Aim of the exercise:
Look for "nose: (285, 96)" in the records below, then copy that line and every line after it, exactly and with nothing added.

Data shown:
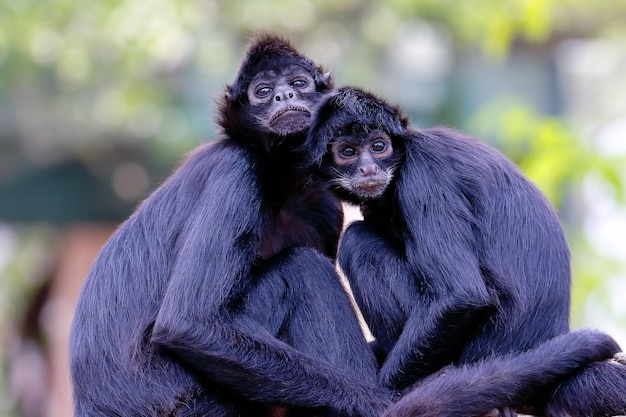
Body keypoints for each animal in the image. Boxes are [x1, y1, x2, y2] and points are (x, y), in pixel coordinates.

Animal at [69, 35, 390, 416]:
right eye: (263, 91)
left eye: (298, 83)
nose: (285, 96)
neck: (280, 187)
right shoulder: (236, 166)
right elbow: (189, 323)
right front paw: (375, 402)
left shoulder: (322, 206)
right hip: (188, 397)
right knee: (302, 268)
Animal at [304, 85, 624, 416]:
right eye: (348, 152)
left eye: (379, 146)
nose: (368, 168)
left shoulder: (423, 173)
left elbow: (460, 295)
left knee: (358, 243)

Exercise result:
nose: (285, 96)
neck: (280, 187)
right shoulder: (236, 166)
right elbow: (189, 323)
right front paw: (375, 402)
left shoulder: (322, 206)
right hip: (188, 397)
right knee: (302, 268)
Animal at [304, 85, 624, 416]:
right eye: (348, 152)
left eye: (379, 146)
nose: (368, 168)
left shoulder: (423, 173)
left elbow: (460, 295)
left knee: (358, 243)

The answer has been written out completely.